I just think it`s an important feature...

this way I could put www.cnn.com and get xbox related news daily! :) YAHHHOO!

Think about it!
Oleg Chernavin 03/29/2006 07:01 am
There is such code available. However the biggest problem is that CNN.com and simular sites are very big, so checking for updates and news would take hours on most connections or even days.

What do you think?

Best regards,
Oleg Chernavin
MetaProducts corp.
Michael 03/29/2006 07:01 am
I`m not talking necessarly about CNN or big sites. even small sites may benefit ALOT from this feature. It must, however, download only relevent files and know which files are irrelevent - so on the next run of the site, OE E won`t try to re-download and re-parse files that was already "marked" as irrelevent..

About the connection speed or disk space - I don`t think it`s a problem as this feature suppose to FILTER for us pages we don`t need - thus, focusing the harvesting to needed and relevent pages alone.

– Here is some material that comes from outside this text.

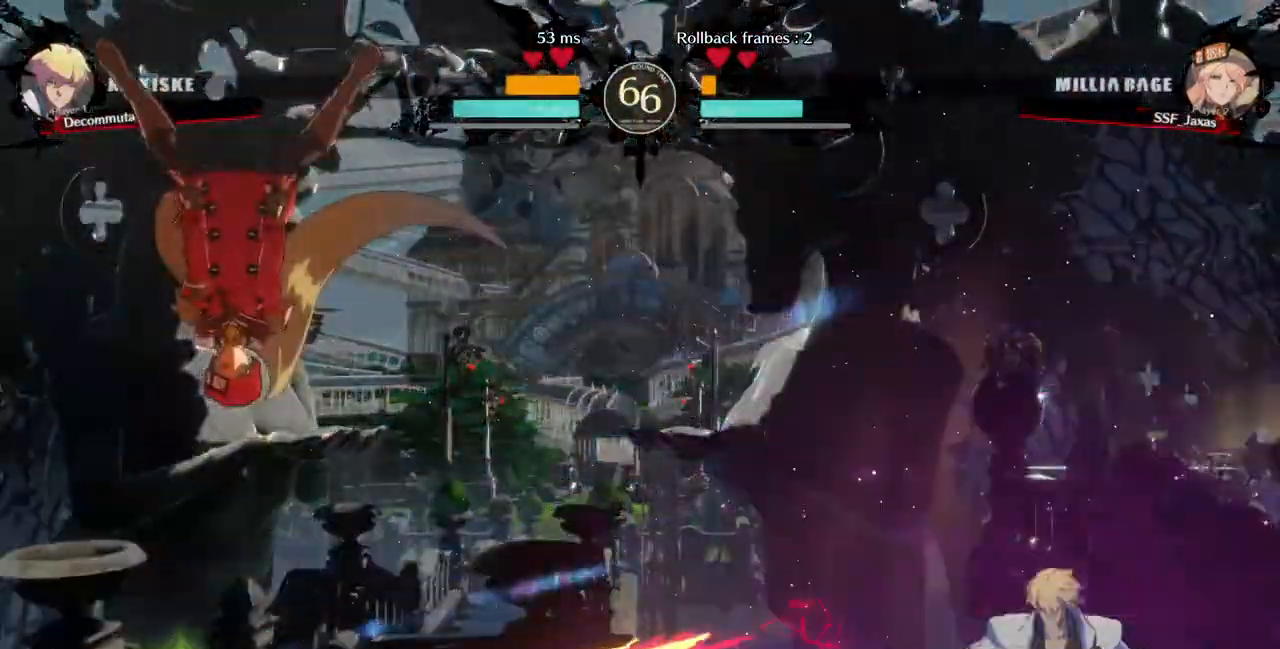
{"dt_ms": 480, "buttons": ["TRIANGLE", "DPAD_LEFT"], "events": [[40, "L1", "down"], [160, "L1", "up"], [200, "L1", "down"], [240, "DPAD_LEFT", "down"], [240, "L1", "up"], [360, "TRIANGLE", "down"]]}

Let me know if you want that new code tested.

Michael.

> There is such code available. However the biggest problem is that CNN.com and simular sites are very big, so checking for updates and news would take hours on most connections or even days.
>
> What do you think?
>
> Best regards,
> Oleg Chernavin
> MetaProducts corp.
Michael 03/29/2006 07:01 am
Any new about that?

Thanks

> I`m not talking necessarly about CNN or big sites. even small sites may benefit ALOT from this feature. It must, however, download only relevent files and know which files are irrelevent - so on the next run of the site, OE E won`t try to re-download and re-parse files that was already "marked" as irrelevent..
>
> About the connection speed or disk space - I don`t think it`s a problem as this feature suppose to FILTER for us pages we don`t need - thus, focusing the harvesting to needed and relevent pages alone.
>
> Let me know if you want that new code tested.
>
> Michael.
>
> > There is such code available. However the biggest problem is that CNN.com and simular sites are very big, so checking for updates and news would take hours on most connections or even days.
> >
> > What do you think?
> >
> > Best regards,
> > Oleg Chernavin
> > MetaProducts corp.
Oleg Chernavin 03/29/2006 07:01 am
Sorry for the delay, it will take some time to prepare it.

Oleg.
Robert 03/29/2006 07:01 am
> Sorry for the delay, it will take some time to prepare it.
>
> Oleg.

Hello

That feature sopunds very interessting :)

Bye
Oleg Chernavin 03/29/2006 07:01 am
Yes. And it is already implemented started from 3.0 version. It is available in Pro and Enterprise editions of Offline Explorer.

Oleg.